Frei Elzeário - Eu entrei em 1923 e já havia turmas antes de mim. Eu saí em 1930, quando fiz o Noviciado. Frei Heliodoro, Frei Apolinário, Frei Alexandre Wiesmann fizeram o Noviciado antes. Lá, em Rio Negro, tinha três divisões de alunos: os médios, os pequenos e os grandes. E eles não podiam se comunicar.
Site Franciscanos - Viviam todos separados?
Frei Elzeário - Sim. Só se encontravam em dia de festa. E durante três dias da semana tínhamos de falar alemão e os outros falávamos português. Frei Bernardino Bortolotti, coitado, depois foi guardião em Lages, sofreu porque foi nosso prefeito. Era brasileiro e sentia como nós ao se sujeitar a isso tudo e, principalmente, quando tinha de castigar aqueles que eram surpreendidos falando a língua que era proibida naquele dia. O castigo era escrever 100 vezes "eu tenho de falar alemão" - "ich muss deutsch sprechen". Isso machucava muito as pessoas.
Depois tive como professores Carlos Eduardo Saboia Bandeira de Melo, que depois ficou bispo de Palmas, pessoa muito boa. Frei Leopoldo Pires Martins, também muito bom. Então entraram os brasileiros, pouco a pouco, e as coisas melhoraram. Frei João José Pereira de Castro, um grande biblista de Petrópolis, também foi professor nosso em Rio Negro naquela época. Frei Damião Berger, depois foi o primeiro doutor que a Província teve, ele estudou na Universidade de Friburgo, na Alemanha e se especializou em Letras Clássicas, especialmente o grego. Ele tinha uma biblioteca grega completa. Depois que faleceu em Ipanema, parece-me que esses livros foram enviados para alguma casa de formação. Frei Damião era um sujeito muito inteligente.
A nossa Província tem uma história gloriosa. Os livros estão aí para mostrar isso. Frei Basílio Röwer era assim bastante quieto, mas ele andou se metendo nos estudos de nossos velhos conventos antes da reforma.
Site Franciscanos - O sr. conheceu Frei Basílio?
Frei Elzeário - Conheci no Rio de Janeiro junto com Frei Pedro Sinzig. Os dois eram historiadores e músicos. Fizeram uma grande coleção chamada "Cecília", que foi assim o germe de todo o movimento litúrgico e musical e depois a Editora Vozes levou adiante. Era o único livro de cantigas existentes nas Igrejas de todo o país. Esse "Noite Feliz" como nós cantamos, é tradução de Frei Pedro, porque houve tentativas durante anos de mudar a letra.
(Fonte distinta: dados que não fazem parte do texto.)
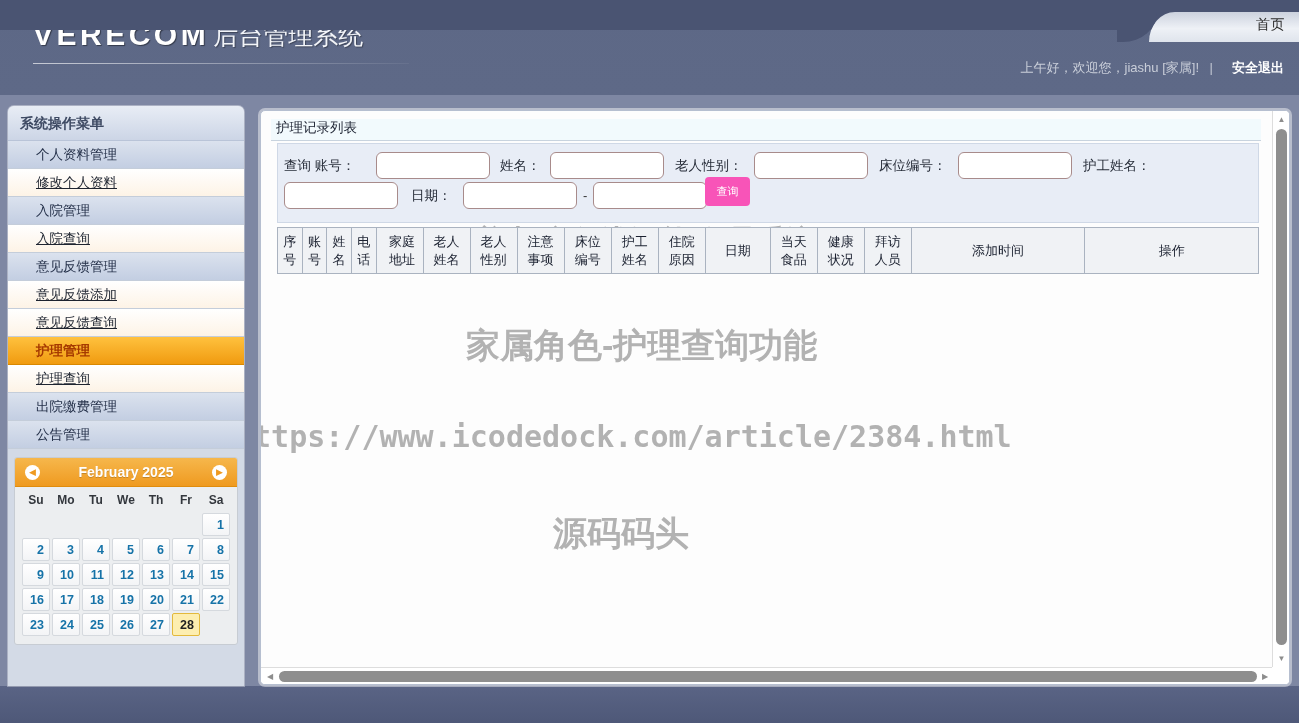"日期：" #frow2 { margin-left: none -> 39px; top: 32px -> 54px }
Mas não pegou. Essa tradução de Frei Pedro é a única aceita hoje no Brasil todo.
Site Franciscanos - Nos seu quase um século de vida, gostaríamos que destacasse um momento marcante, valioso, para as futuras gerações de frades?
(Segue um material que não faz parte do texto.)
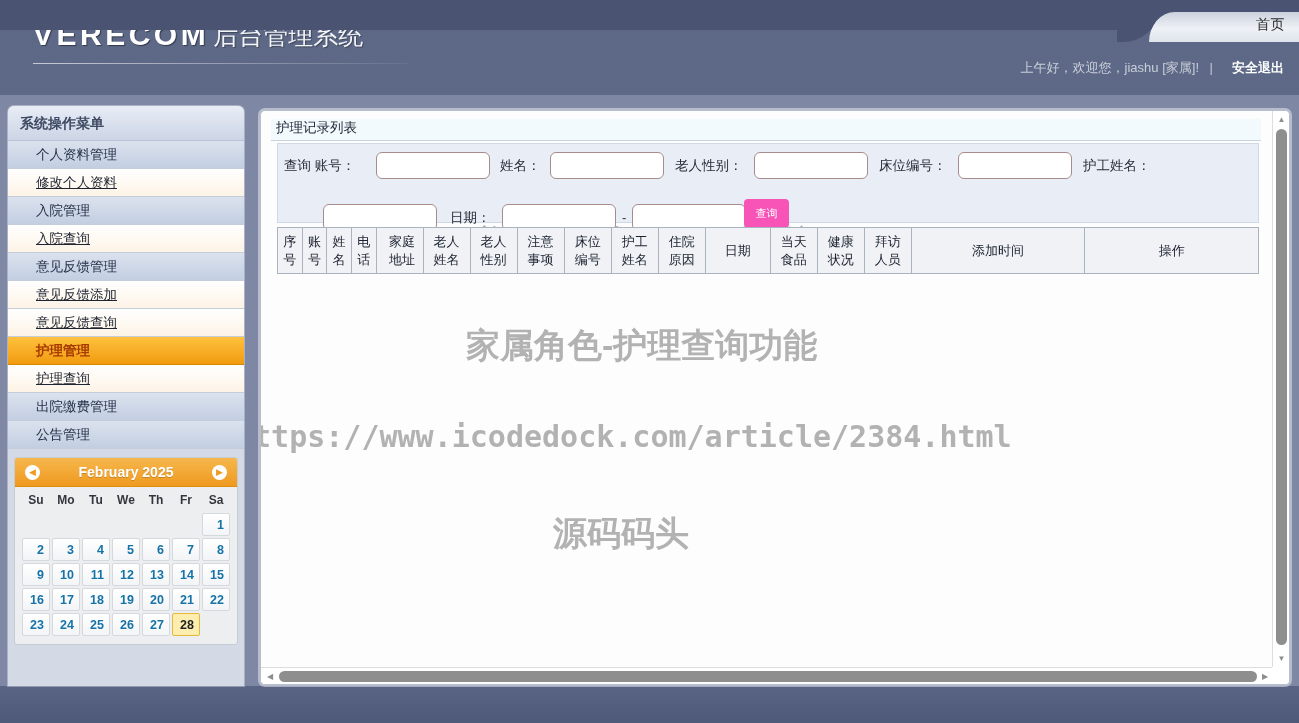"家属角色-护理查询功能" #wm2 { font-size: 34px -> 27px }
Frei Elzeário - Na minha vida de padre, longa que seja, fiquei admirando muito os movimentos dentro da Província que é o que interessa. Mais modernamente, o mais empolgante é o movimento do Sefras (Serviço Franciscano de Solidariedade). É uma coisa para mim simplesmente espantosa. Espantosa pelo desdobramento que o Sefras tem. É um leque enorme aberto para todas as direções. Como é que os frades conseguem arrumar tanta gente? Eles próprios sacrificando-se. É uma coisa empolgante e comovente. É uma honra para a nossa Província o Sefras. Para mim é o movimento mais importante, que está acima de qualquer faculdade e de qualquer doutorado. É uma coisa franciscana 100%. Está onde está o povo está. Depois do Sefras é a obra do Frei Hans, a Fazenda da Esperança. Ela é muito destacada porque é uma obra que hoje tem fama internacional. Eu não sei como é que ele conseguiu isso. Acho incrível. Até na Alemanha ele tem filial! E aquela visita do Papa que fazia questão de conhecer o trabalho de Frei Hans. Quando o Papa estava para visitar o Brasil e Frei Hans insistiu para visitar a obra, o Papa disse "ya".
Site Franciscanos - O que o Sr. diria para os novos frades para chegar à sua fidelidade como religioso franciscano. O que acha importante para chegar a isso?
Frei Elzeário - Em primeiro lugar a oração. A oração é o fundamento de qualquer vida. Não só de qualquer cristão, mas também de qualquer padre, religioso franciscano.